En el garaje había un John Deere Gator criando polvo y una pala. Darby cogió una linterna y descubrió unas manchas que podían ser de sangre seca en el asiento de plástico.

Banville asomó la cabeza por un pasillo.

—Darby.

El estrecho pasillo estaba hecho de paredes de Peg-Board, unos paneles muy útiles como soporte de utensilios de jardinería. Banville llegó hasta el final. Cogió una bolsa de limas de un estante y la depositó en el suelo. En la pared de Peg-Board se apreciaba un cuadrado con espacio suficiente para pasar la mano y llegar hasta el pomo de una puerta.

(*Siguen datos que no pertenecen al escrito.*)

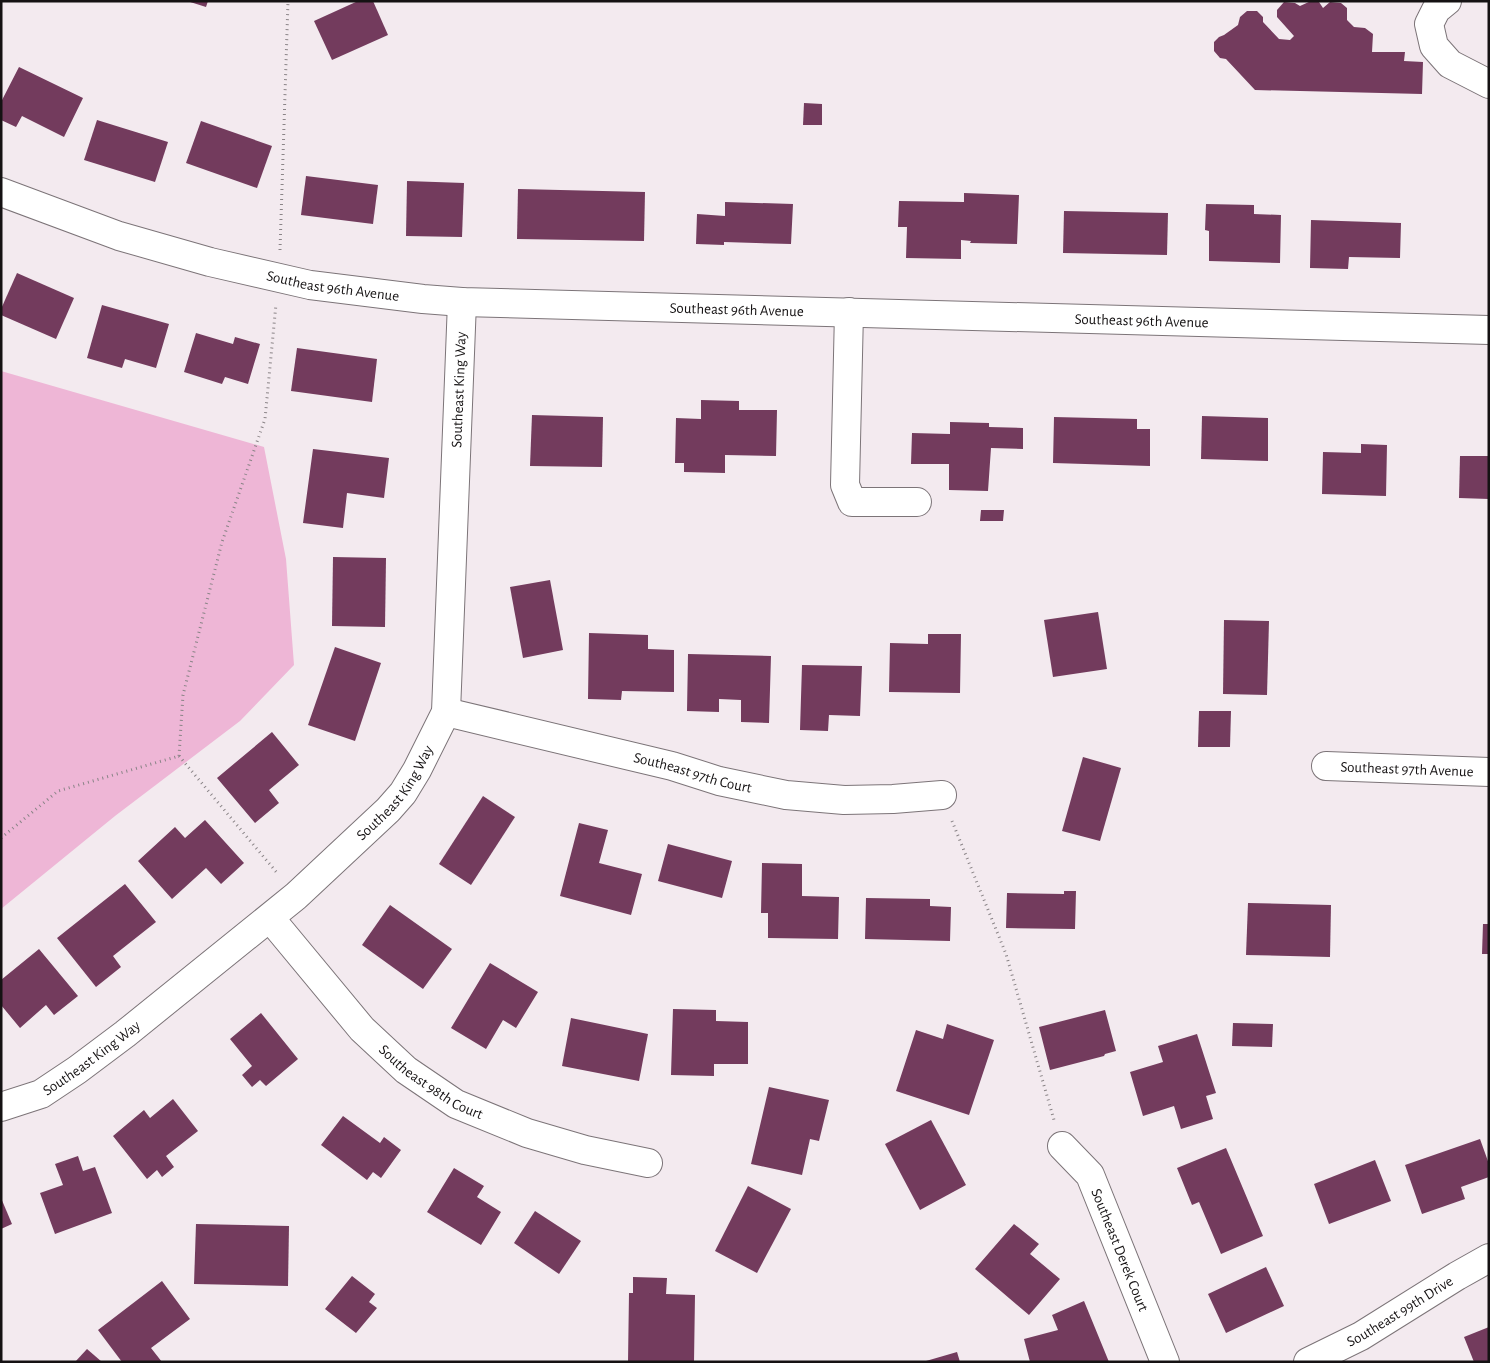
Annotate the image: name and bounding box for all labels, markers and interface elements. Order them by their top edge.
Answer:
street label: Southeast 96th Avenue [265,268,400,304]
street label: Southeast 96th Avenue [669,300,804,319]
street label: Southeast 96th Avenue [1074,311,1209,330]
street label: Southeast King Way [449,331,468,448]
street label: Southeast King Way [354,742,436,843]
street label: Southeast 97th Court [632,750,753,795]
street label: Southeast 97th Avenue [1340,759,1474,779]
street label: Southeast King Way [40,1017,143,1098]
street label: Southeast 98th Court [376,1042,485,1122]
street label: Southeast Derek Court [1089,1186,1151,1314]
street label: Southeast 99th Drive [1344,1273,1456,1349]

Antes tuvieron que hacer saltar el candado.

La habitación secreta contenía dos celdas. Ambas estaban abiertas y vacías.

Banville entró en una sala hecha de hormigón y acero inoxidable. No había espejo ni ventanas, sólo un respiradero en el techo. En la reducida estancia había un catre de campaña fijado en el suelo, similar a los que usa el ejército. En el centro había un retrete. Darby recordó las fotos de Carol que había visto en el laboratorio.

—La tenía aquí —dijo Banville.

Darby pensó en el Gator, en la pala con restos de tierra, y sintió que el último hilo de esperanza se desvanecía en el aire.